So what does this mean for investors? Low rates should support equity valuations and help keep long–term Treasury rates from rising too aggressively. In addition, higher levels of deal activity and higher capital spending levels also tend to act as tailwinds for equity markets. You can read more about my economic outlook in my latest Investment Directions monthly market commentary.
Market Realist – Wage growth could cause rates to rise.
The graph above compares the yields of ten-year Treasuries (IEF) and investment-grade corporate bonds (LQD)—including those rated Aaa and Baa by Moody’s. Currently, the Treasury yield is 2.3%. It has been driven down by the Fed’s bond buying program. Long-dated Treasuries worth $1.7 trillion were bought in the third round of quantitative easing, or QE3, alone.

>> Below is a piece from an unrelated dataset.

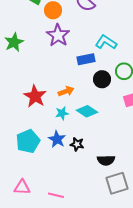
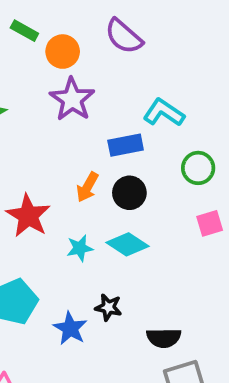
black circle: (102, 79) -> (129, 193), moved
orange arrow: (66, 91) -> (87, 187), moved, turned 140
blue star: (57, 139) -> (70, 328), moved

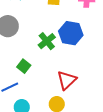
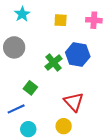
red triangle: (67, 80) -> (74, 102), turned -30

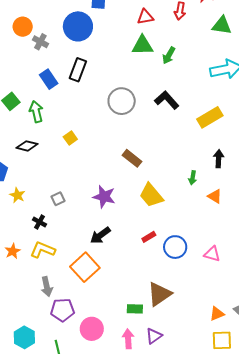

The US gross domestic product, or GDP, has seen the best back-to-back quarters, in terms of growth, since 2003. The US GDP grew by 4.6% in 2Q14. It grew by 3.9% in 3Q14. Despite this, Treasury (TLT) yields remain low. However, international Treasury yields are even lower. German and Japanese Treasuries had yields of less than 1%. The British gilt is trading just under 2%.
Unless there’s wage growth, rates could continue to remain the same for some time. A hike in wage rates could boost consumption and encourage individuals outside the labor force to join. This will increase disposable income. This could get inflation going. It would prompt the Fed to hike rates.